There are hints everywhere, but they’re so subtle. Triet plays with your expectations like a cat pretending it doesn’t notice the mouse. This is a film about internal thoughts and hidden intentions, and the thrill of it as a viewer is to be conscious of a hundred different manipulations — how characters manipulate each other, that of a mother and son or the prosecutors and witnesses, with accusations embedded in every question. You too are being manipulated by all the “clues” dropped along the way, tiny inconsistencies you’re meant not to miss that tease at familiar archetypal plot points and throw you off the scent.

Even the cinematography is leveraged as part of the storytelling in a beautiful way that distorts and guides the hunches we struggle to unlearn from past mystery tropes. We observe the case unfolding from within the same shroud of preconceptions as the characters do. 

Anatomy of a Fall is one of those cleverly named films that morph the meaning of its title as it progresses. The literal reference to the anatomical study of Samuel’s body seems less important than the “anatomy” of the confusing legal and personal consequences of an accidental death. The “fall” could just as easily be the descent of Sandra and Samuel’s marriage, which is cross-examined with forensic detail. Or maybe it’s the crumbling of their son’s innocence, as he transitions from unconditionally trusting his parents to doubt. 

Milo Machado Graner, Anatomy Of A Fall

Milo Machado Graner as Daniel, in Anatomy Of A Fall. (Photo: Neon via AP)
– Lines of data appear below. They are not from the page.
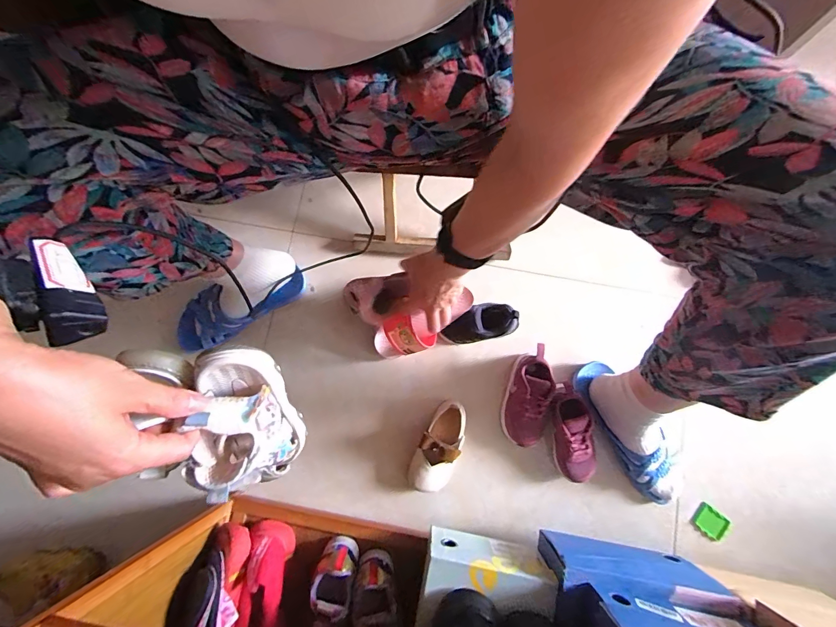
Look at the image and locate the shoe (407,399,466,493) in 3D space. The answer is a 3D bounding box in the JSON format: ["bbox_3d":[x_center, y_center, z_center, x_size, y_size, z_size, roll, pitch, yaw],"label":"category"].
[{"bbox_3d":[0.040,0.235,0.651,0.075,0.071,0.162,23,81,5],"label":"shoe"}]

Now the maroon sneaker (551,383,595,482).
[{"bbox_3d":[0.268,0.207,0.650,0.061,0.063,0.170,-8,92,-1],"label":"maroon sneaker"}]

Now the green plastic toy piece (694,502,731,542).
[{"bbox_3d":[0.521,0.371,0.659,0.053,0.013,0.045,40,83,7],"label":"green plastic toy piece"}]

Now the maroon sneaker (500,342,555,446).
[{"bbox_3d":[0.193,0.147,0.668,0.067,0.078,0.175,15,80,3],"label":"maroon sneaker"}]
Milo Machado Graner is astoundingly mature as Daniel, Sandra’s son. Being visually impaired, much of the subtlety of events might be lost on Daniel, so it seems ironically fitting that he remains the most enigmatic character. The camera treats him with empathy, the cinematography mirroring his initial exuberant youth, and the audio mix becomes more attuned to the directionality of sound in the scenes he’s in.
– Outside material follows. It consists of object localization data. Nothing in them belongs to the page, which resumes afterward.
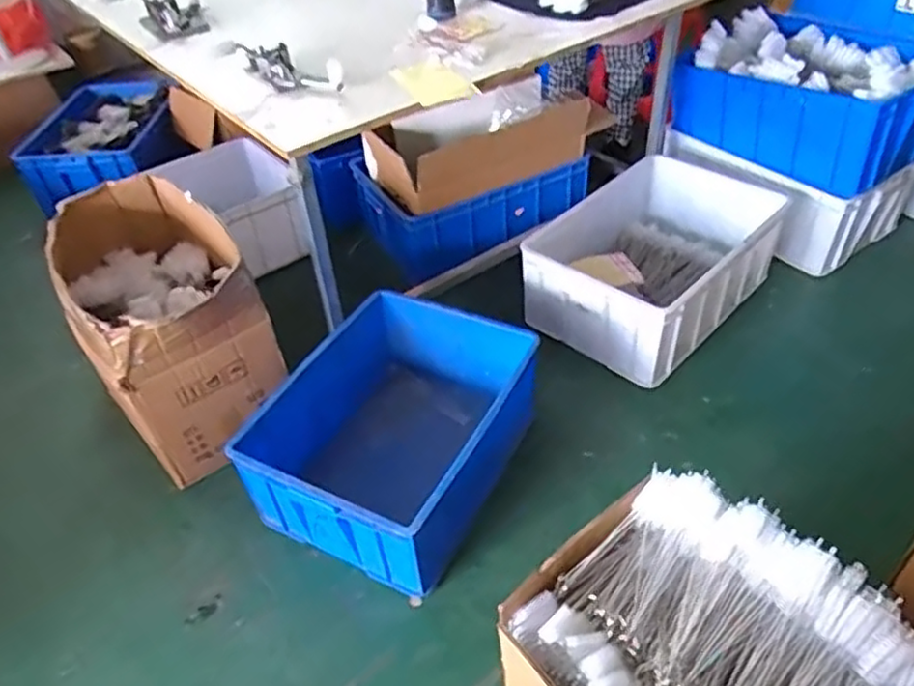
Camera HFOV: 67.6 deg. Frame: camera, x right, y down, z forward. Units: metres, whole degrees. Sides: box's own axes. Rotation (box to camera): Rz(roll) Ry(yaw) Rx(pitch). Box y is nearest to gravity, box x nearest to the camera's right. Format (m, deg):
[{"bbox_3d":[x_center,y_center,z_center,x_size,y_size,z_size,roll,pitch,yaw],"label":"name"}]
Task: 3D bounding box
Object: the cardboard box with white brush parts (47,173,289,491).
[{"bbox_3d":[-0.664,-0.060,1.562,0.354,0.450,0.609,-31,50,-25],"label":"cardboard box with white brush parts"}]

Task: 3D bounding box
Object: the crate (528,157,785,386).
[{"bbox_3d":[0.533,-0.226,1.797,0.661,0.240,0.423,-36,50,-29],"label":"crate"}]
Sandra Hüller’s performance is formidable. In contrast to her character who pleas for the sympathy of the court, Hüller never sacrifices the realism of her character to garner affection from viewers. The focal point of the film is a frenzied marital argument in which Hüller delivers a monologue with such powerful authenticity that it will certainly be scrutinised by aspiring actors in as much detail as her character is by the prosecutor. 
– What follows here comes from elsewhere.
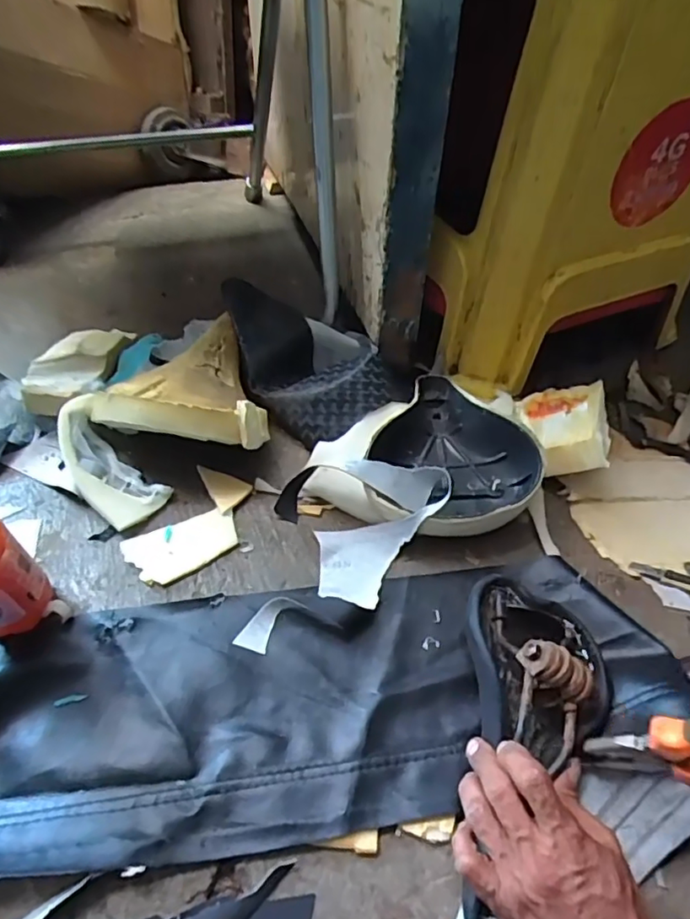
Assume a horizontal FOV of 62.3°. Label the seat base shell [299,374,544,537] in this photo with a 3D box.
[{"bbox_3d":[0.099,-0.014,0.620,0.212,0.065,0.207,24,54,16],"label":"seat base shell"}]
This is the second time that Triet has co-written with her partner, Arthur Harari, and worked with Hüller. The first was Sibyl, (2019) a psychodrama about a therapist who starts writing about one of her patients. Even with its witty sensuality, the overcrowded plot didn’t land well with some audiences, but Triet sought to do more with Hüller’s talent and co-wrote Anatomy of a Fall specifically with her in mind, confident that she could bring depth to the character without reducing her role to a mere “message”. 

On set, Hüller repeatedly asked Triet whether her character was guilty or not, and even she never received an answer. Triet also consulted a criminal lawyer named Vincent Courcelle-Labrousse on the courtroom scenes, which aren’t marred by theatrics nor bogged down by jargon and ceremonious conventions.

Anatomy Of A Fall

Sandra Hüller as Sandra in ‘Anatomy Of A Fall’. (Photo: Neon via AP)

Anatomy of a Fall has many of the trappings of typical courtroom dramas — conflicts of interest, in-court reveals and the anxiety of prosecution — but these thrills are eclipsed by Triet’s brutally honest interpersonal contemplations. 

Two and a half hours is a long time for a courtroom drama, which tends to involve a lot of sitting and talking in rooms, but this one could justifiably be described as a Hitchcockian procedural thriller. The tension is edible — a subtle addictive sour stress that becomes more evident the more attentive you’re willing to be. Hüller’s performance wants for nothing, and Triet has harnessed her to bring something novel to a tired genre.  DM

Anatomy of a Fall is coming to cinemas later this year.